[vtk-developers] Curvatures class upgrades
Andrew Maclean
a.maclean at cas.edu.au
Fri Jun 10 20:41:57 EDT 2005
Philip, you summarized the discussion quite succinctly.
Just to add in my two cents (again!). I initially felt option 1 was the best
approach because it simply enhanced the existing class causing minimal
change to VTK.
Now I prefer option 2b because it epitomizes the principles of good design
and nicely integrates the mathematics with the C++ design. It is certainly
not too complicated or abstract. Future enhancement of these classes will be
much easier in the case.
Andrew
-----Original Message-----
From: vtk-developers-bounces+a.maclean=cas.edu.au at vtk.org
[mailto:vtk-developers-bounces+a.maclean=cas.edu.au at vtk.org] On Behalf Of
Philip Batchelor
Sent: Saturday, 11 June 2005 02:06
To: VTK Developers
Subject: [vtk-developers] Curvatures class upgrades
Hi all,
I have recently written 2 new algorithms for curvatures. One computes a
curvature tensor for a triangulated surface using a technique by Taubin,
the other is just an update of line curvatures (curv. and torsion). Now
comes the question of where they should go. I'll give a bit more
details of the current and new algorithms below, first the class
possibilities.
CLASSES
Option 1: Make everything part of the current vtkCurvatures class.

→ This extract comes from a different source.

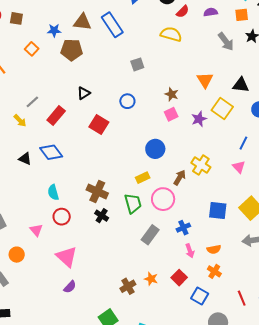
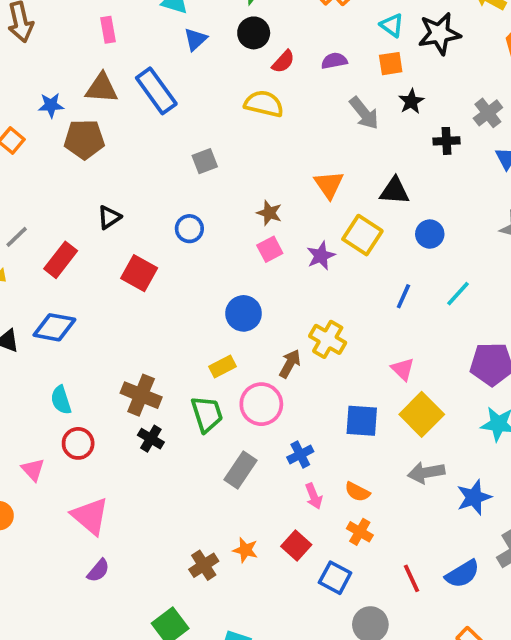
blue diamond: (51, 152) -> (54, 327), turned -40
pink triangle: (239, 167) -> (403, 369), moved
orange semicircle: (214, 249) -> (357, 492), turned 40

Then there would have to be a 'SetCurvatureToTensor' sth like that for
the Tensor, and somehow check the cell type to decide whether to use the
line curvature or not.
Advantage: backwards compatibility as vtkCurvatures does the
same by default,
Disadvantage: it's not that easy, puts lots of switches in the
class, and the class becomes just a wrapper for lots of things, deciding
when to use the line curvature makes it a mess?

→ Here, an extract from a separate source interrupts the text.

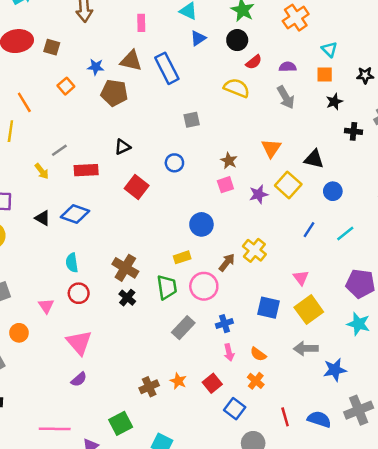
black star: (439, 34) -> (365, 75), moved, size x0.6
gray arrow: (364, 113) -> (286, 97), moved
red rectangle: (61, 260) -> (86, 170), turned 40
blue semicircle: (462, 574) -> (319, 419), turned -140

Option 2a: Separate the lines and surface curvatures, thus there would
be at least two classes, vtkPolylineCurvatures and vtkCurvatures. The
first does curvatures of 1D objects, the other could be an abstract
class with subclass vtkDiscreteCurvatures (the actual vtkCurvatures) and
vtkCurvatureTensor.
Advantage: avoids the clash of lines and surfaces
Disadvantage: not backwards compatible, vtkCurvatures becomes
deprecated, need a new name for the base class.
Option 2b: Pushing option 2a further, in a mathematically consistent
way: an abstract Curvatures class representing curvatures of objects,
with subclasses corresponding to the dimension of the object, i.e. e.g.
subclasses vtkLineCurvatures (1D), vtkSurfaceCurvatures (2D), which
itself would have vtkDiscreteCurvatures (as in 2a) and
vtkCurvatureTensor subclasses.
Advantage: it is mathematically consistent, it would keep open
the possibility to have curvature for higher dimensional objects, or add
other methods of curvature computations (there are some...)
Disadvantage: too complicated or abstract?
Anyone has any comments-preferences? I hope to have summarised
correctly the discussions we have had with Goodwin Lawlor, and Andrew
MacLean.
ALGORITHMS
Just to give some details.
-The current vtkCurvatures computes them directly from the
triangulation, (as angle defects) thus is mainly a loop over
facets-vertices, finding neighbours, and mathematically the most complex
operation is angle computation. it's simpistic, but should be relatively
robust and fast.
-The tensor computation uses a technique from Taubin which sort of
computes the tensor directly from the triangulation too, although it is
certainly not that differnt from a fitting method. It computes a tensor
called the Taubin tensor that has same eigenvectors but different
eigenvalues, but these eigenvalues are related to the principal
curvatures. It is quite close in spirit to the previous
in that it requires just finding neighbours, (although in Curvatures I
was loping over facets, where here I loop over vertices) but, at each
vertex, it requires a diagonalisation, for which it uses
vtkMath::Jacobi, which is likely to be difficult part in cost and
accuracy. To scalar curvatures it adds the possibility of following
lines of curvatures, and a more sound way to compute the principal
curvatures, hence derived shape indices etc...
-The line curvature is a simple forward finite difference of the Frenet
equations. (NB: torsions become meaningless at points where the line
curvature is zero, ideally we should have a check for this).